Senza mezzi termini Andrea Camilleri ci dice che il vero figlio cambiato era Pirandello stesso, che nulla sentiva in comune con l'iroso e impulsivo padre Stefano. Infatti Stefano Pirandello, sebbene dotato di ottima cultura, aveva un carattere impulsivo e pragmatico che molto lo aiutava nel commercio. Aveva partecipato fisicamente alle battaglie siciliane di Garibaldi ed era uno dei personaggi più in vista di Girgenti. Voleva che il figlio seguisse le sue orme e non accettò mai il vero e proprio "tradimento" di Luigi quando decise di dedicarsi alla letteratura. Ecco perché Pirandello si sentirà sempre un escluso, un diverso rispetto alla sua famiglia d'origine. E in lui sarà ancora più netta la frattura tra Otto e Novecento, tra Vecchi e giovani, come scrive nel famoso romanzo del 1909. Lui stesso lo definirà: "... Il romanzo della Sicilia dopo il 1870, amarissimo e popoloso romanzo, ov'è racchiuso il dramma della mia generazione".
È l'amarezza per il Risorgimento tradito, per il crollo di tutti quei valori fondanti per la generazione dei padri che ora i figli non riconoscono più. La frattura è assolutamente insanabile, il conflitto inevitabile.

Ai giorni nostri, per molti aspetti simili all'epoca del decadentismo, in cui il "pensiero debole" ha il sopravvento su ogni ideologia e il relativismo prevale in ogni strato sociale, il rapporto padri-figli si è sensibilmente modificato.

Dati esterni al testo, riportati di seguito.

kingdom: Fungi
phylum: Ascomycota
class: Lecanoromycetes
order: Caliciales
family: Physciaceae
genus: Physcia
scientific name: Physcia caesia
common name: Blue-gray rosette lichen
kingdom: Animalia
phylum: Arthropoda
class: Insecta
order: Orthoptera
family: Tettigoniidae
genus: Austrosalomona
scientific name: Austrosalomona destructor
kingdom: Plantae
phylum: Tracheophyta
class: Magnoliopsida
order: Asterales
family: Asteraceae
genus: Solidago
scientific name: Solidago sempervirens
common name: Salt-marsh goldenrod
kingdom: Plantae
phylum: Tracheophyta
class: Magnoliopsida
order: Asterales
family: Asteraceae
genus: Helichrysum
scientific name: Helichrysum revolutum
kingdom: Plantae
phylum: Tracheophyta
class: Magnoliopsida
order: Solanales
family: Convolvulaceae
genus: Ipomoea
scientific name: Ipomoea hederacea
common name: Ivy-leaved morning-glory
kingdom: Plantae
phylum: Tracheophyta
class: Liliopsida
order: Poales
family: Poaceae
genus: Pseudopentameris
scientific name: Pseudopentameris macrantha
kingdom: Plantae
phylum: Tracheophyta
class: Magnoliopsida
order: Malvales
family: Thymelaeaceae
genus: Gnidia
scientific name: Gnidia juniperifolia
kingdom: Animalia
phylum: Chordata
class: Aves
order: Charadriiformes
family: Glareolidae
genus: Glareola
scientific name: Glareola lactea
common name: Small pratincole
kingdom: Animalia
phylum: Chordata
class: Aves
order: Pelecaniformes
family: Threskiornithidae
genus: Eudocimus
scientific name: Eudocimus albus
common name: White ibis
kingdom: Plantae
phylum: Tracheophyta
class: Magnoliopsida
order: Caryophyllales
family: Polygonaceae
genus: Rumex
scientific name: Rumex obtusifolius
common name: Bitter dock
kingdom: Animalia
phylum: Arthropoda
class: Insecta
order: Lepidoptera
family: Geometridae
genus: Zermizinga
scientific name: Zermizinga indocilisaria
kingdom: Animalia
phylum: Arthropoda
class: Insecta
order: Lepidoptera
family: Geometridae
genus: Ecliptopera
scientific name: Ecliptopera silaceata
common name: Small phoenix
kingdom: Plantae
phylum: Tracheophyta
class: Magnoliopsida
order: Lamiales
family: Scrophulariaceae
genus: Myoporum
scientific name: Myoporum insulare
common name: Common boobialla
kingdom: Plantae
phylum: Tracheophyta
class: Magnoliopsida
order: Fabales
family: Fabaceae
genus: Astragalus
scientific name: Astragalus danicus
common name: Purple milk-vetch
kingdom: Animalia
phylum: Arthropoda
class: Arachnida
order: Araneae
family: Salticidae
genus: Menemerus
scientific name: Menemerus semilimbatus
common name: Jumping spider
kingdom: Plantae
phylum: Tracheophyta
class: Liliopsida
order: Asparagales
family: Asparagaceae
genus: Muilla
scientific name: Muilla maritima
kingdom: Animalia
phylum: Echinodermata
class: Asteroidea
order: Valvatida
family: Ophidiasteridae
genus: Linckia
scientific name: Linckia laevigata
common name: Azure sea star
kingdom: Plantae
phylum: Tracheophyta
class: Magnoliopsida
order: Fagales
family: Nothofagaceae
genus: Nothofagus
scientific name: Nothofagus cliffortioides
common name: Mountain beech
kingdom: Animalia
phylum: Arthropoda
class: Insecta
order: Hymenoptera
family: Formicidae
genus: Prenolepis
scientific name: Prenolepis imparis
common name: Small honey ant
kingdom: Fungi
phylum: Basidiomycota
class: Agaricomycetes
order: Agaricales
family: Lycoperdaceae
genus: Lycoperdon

Non c'è più il contrasto d'identità visto che sia i padri che i figli sono consapevoli del crollo di ogni ideologia assoluta; c'è un problema d'incomunicabilità dovuto soprattutto al profondo gap tecnologico tra vecchie e nuove generazioni.
Negli ultimi vent'anni il velocissimo progresso delle comunicazioni ha portato la creazione di nuove forme di analfabetismo che i più anziani spesso non sono in grado di colmare. Usare internet, cellulari, navigatori satellitari, i-pod e quant'altro, ha creato un enorme divario generazionale.
Così il problema dei figli sembra proprio quello di trovare un adeguato mezzo per comunicare con i padri.

Occorre un punto di contatto, un luogo dove riuscire a parlare nella stessa lingua. Alessio Brandolini, nelle sue Poesie della terra (LietoColle, 2004), ci offre la sua soluzione proprio nel ritorno alla natura e alle sue secolari leggi. La coltivazione della terra diventa così il linguaggio comune su cui costruire un rapporto col padre:

      Limitarsi a poco, sussurri
      e io subito penso: virgole
      sì, magari ogni tanto
      qualche bel punto.
      (...)
      Non aggiungi altro
      già metti in moto
      corri a dare alle viti
      l'acqua ramata.

Anche se risulta difficile, quindi, la nostra generazione, differentemente da quella di un secolo fa, può riuscire a trovare punti d'incontro tra padri e figli. E il parricidio di inizio Novecento, sfociato in due conflitti mondiali, rimane solo un lontano ricordo letterario.